Sentimentality in a free-enterprise economy

An article in the Financial Review "'Bashing business bashes our future'..." claims
"Business Council of Australia chief executive Jennifer Westacott says she gets 'depressed' at business bashing because the jobs of millions of Australians depend on having profitable companies."
Seemingly the Business Council's chief executive doesn't understand how a free-enterprise capitalist economy works.

The principle is simple enough.

If you have a dairy farm where 80 percent of the herd contributes 99 percent of the return that covers the cost of running the farm and the upkeep to maintain its productivity, then the fastest and most effective method to raise the farm's economic performance is to cull the 20 percent of the herd that is barely contributing at all.

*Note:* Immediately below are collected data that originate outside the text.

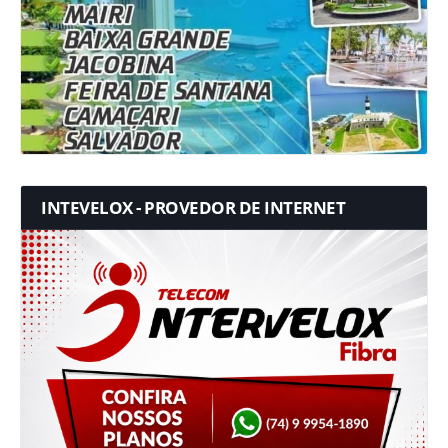
INTEVELOX - PROVEDOR DE INTERNET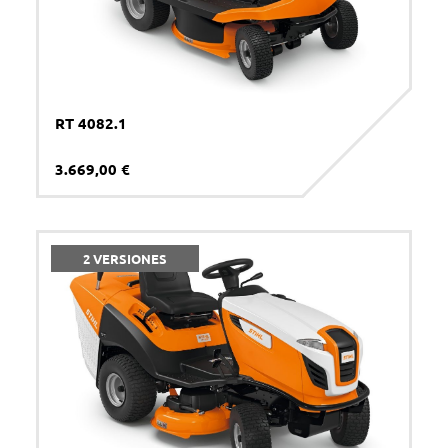
RT 4082.1
3.669,00 €
2 VERSIONES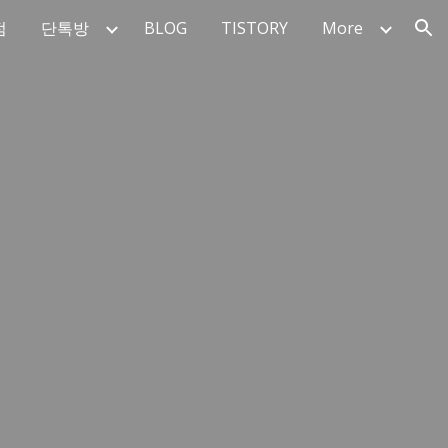
점
단톡방
BLOG
TISTORY
More
ion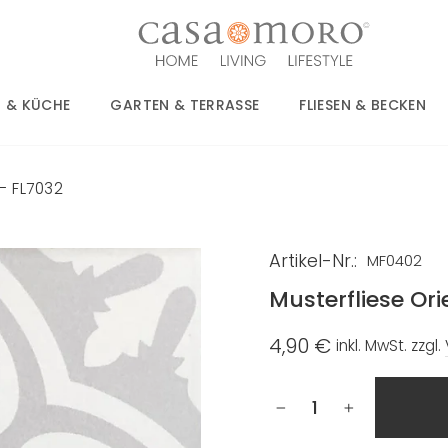
 & KÜCHE
GARTEN & TERRASSE
FLIESEN & BECKEN
 – FL7032
Artikel-Nr.:
MF0402
Musterfliese Ori
4,90 €
inkl. MwSt. zzgl.
Normaler
Preis
−
+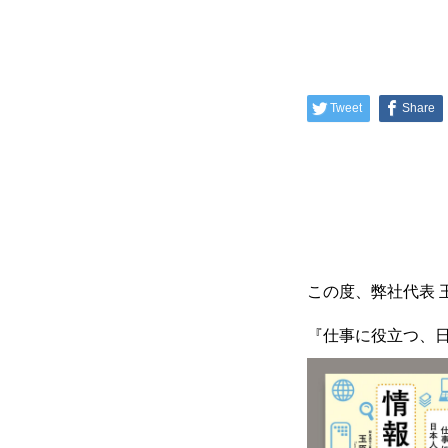
Tweet
Share
この度、弊社代表 
『仕事に役立つ、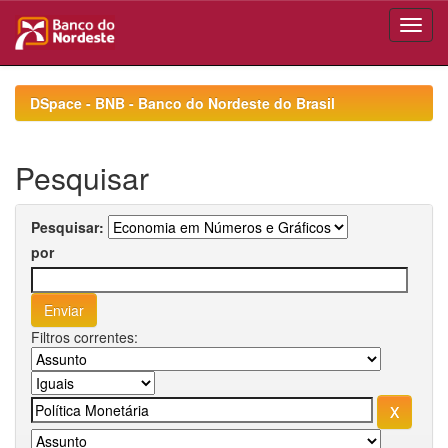
Skip
navigation
DSpace - BNB - Banco do Nordeste do Brasil
Pesquisar
Pesquisar:
por
Filtros correntes: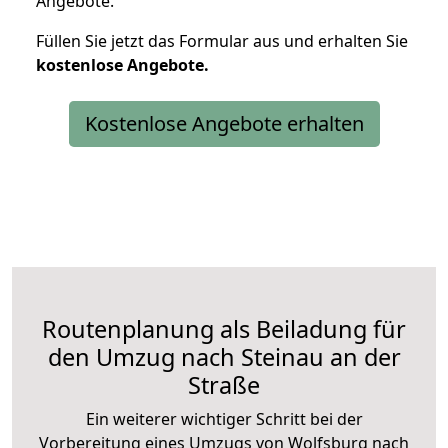
Angebote.
Füllen Sie jetzt das Formular aus und erhalten Sie
kostenlose
Angebote.
Kostenlose Angebote erhalten
Routenplanung als Beiladung für
den Umzug nach Steinau an der
Straße
Ein weiterer wichtiger Schritt bei der
Vorbereitung eines Umzugs von Wolfsburg nach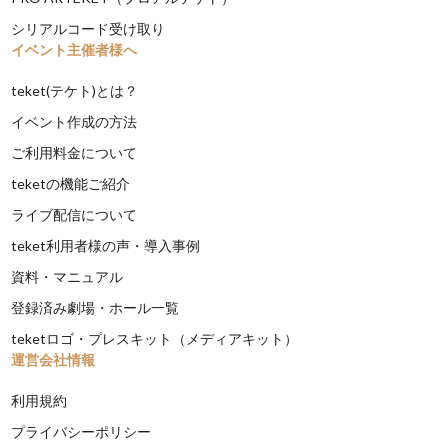
シリアルコード受け取り
イベント主催者様へ
teket(テケト)とは？
イベント作成の方法
ご利用料金について
teketの機能ご紹介
ライブ配信について
teket利用者様の声・導入事例
資料・マニュアル
登録済み劇場・ホール一覧
teketロゴ・プレスキット（メディアキット）
運営会社情報
利用規約
プライバシーポリシー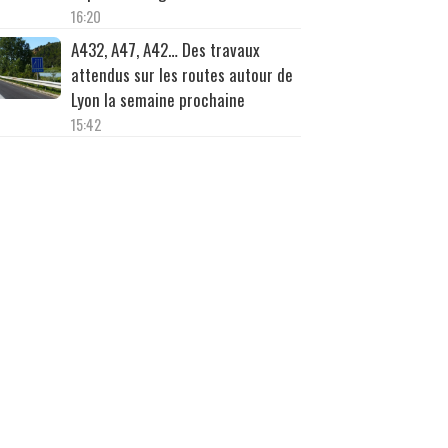
16:20
A432, A47, A42… Des travaux
attendus sur les routes autour de
Lyon la semaine prochaine
15:42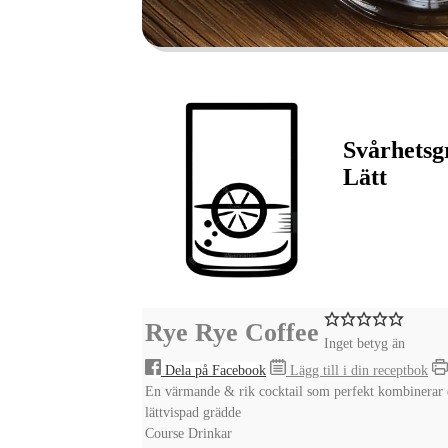
Svårhetsg
Lätt
Rye Rye Coffee
Inget betyg än
Dela på Facebook
Lägg till i din receptbok
En värmande & rik cocktail som perfekt kombinerar d
lättvispad grädde
Course
Drinkar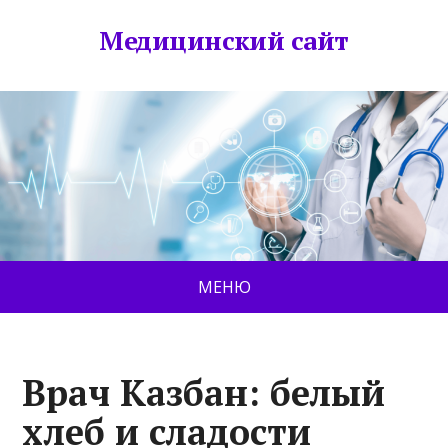
Медицинский сайт
МЕНЮ
Врач Казбан: белый
хлеб и сладости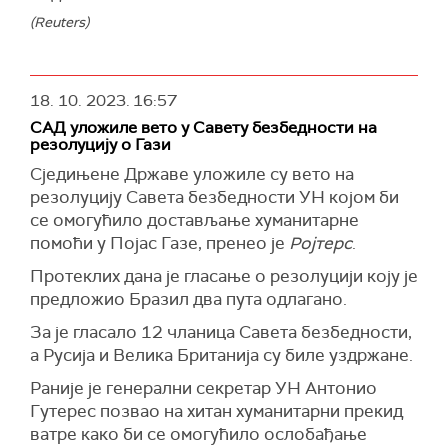
(Reuters)
18. 10. 2023.
16:57
САД уложиле вето у Савету безбедности на
резолуцију о Гази
Сједињене Државе уложиле су вето на
резолуцију Савета безбедности УН којом би
се омогућило достављање хуманитарне
помоћи у Појас Газе, пренео је
Ројтерс
.
Протеклих дана је гласање о резолуцији коју је
предложио Бразил два пута одлагано.
За је гласало 12 чланица Савета безбедности,
а Русија и Велика Британија су биле уздржане.
Раније је генерални секретар УН Антонио
Гутерес позвао на хитан хуманитарни прекид
ватре како би се омогућило ослобађање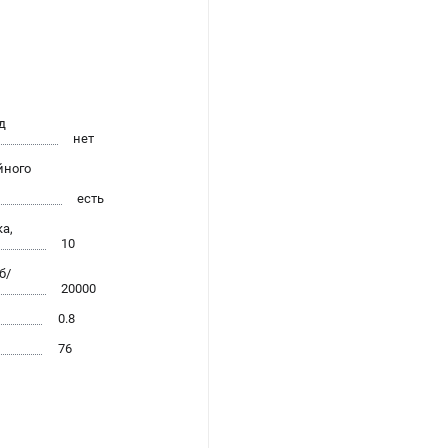
д
нет
йного
есть
а,
10
б/
20000
0.8
76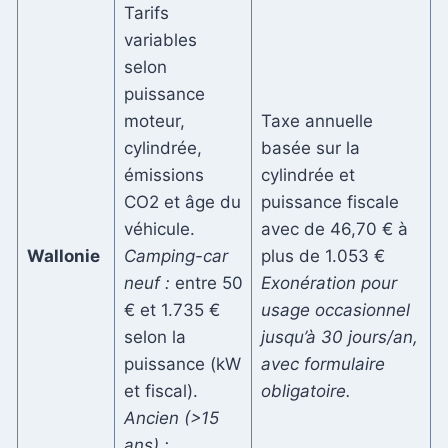
Tarifs
variables
selon
puissance
moteur,
Taxe annuelle
cylindrée,
basée sur la
émissions
cylindrée et
CO2 et âge du
puissance fiscale
véhicule.
avec de 46,70 € à
Wallonie
Camping-car
plus de 1.053 €
neuf :
entre 50
Exonération pour
€ et 1.735 €
usage occasionnel
selon la
jusqu’à 30 jours/an,
puissance (kW
avec formulaire
et fiscal).
obligatoire.
Ancien (>15
ans) :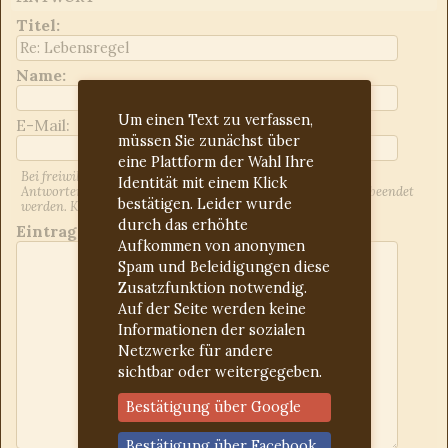
Titel
:
Name:
Um einen Text zu verfassen,
E-Mail:
müssen Sie zunächst über
eine Plattform der Wahl Ihre
Bei freiwilliger Angabe der E-Mail-Adresse werden Sie über
Identität mit einem Klick
Antworten auf Ihren Beitrag informiert. Dies kann jederzeit beendet
bestätigen. Leider wurde
werden. Kontrollieren Sie ggf. den Spam-Ordner.
durch das erhöhte
Eintrag:
Aufkommen von anonymen
Spam und Beleidigungen diese
Zusatzfunktion notwendig.
Auf der Seite werden keine
Informationen der sozialen
Netzwerke für andere
sichtbar oder weitergegeben.
Bestätigung über Google
Bestätigung über Facebook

That 20 percent to be culled eats the same per head as the rest of the herd. Each cow drinks the same amount of water and uses the same amount of labour and energy to care for it.

As a farmer you may even know all of your cows by name and love them all equally.

But there is no room for sentimentality in a free-market capitalist economy.

The 20 percent of Australian businesses that year after year fail to make a profit and pay no tax towards the maintenance of Australia's infrastructure and the skills of its workforce are dragging down the performance of the whole economy.

Without them the 80 percent of businesses that are productive and making a contribution will be able to expand and the whole economy will advance quickly. There may even be the capacity to reduce taxation that is required to maintain and expand the economy's productive capacity.

The death of the car industry and the closure since 2000 of four of the last eight Australian oil refineries pulls at the heart-strings of many.

The Business Council of Australia should know better than to be so sentimental.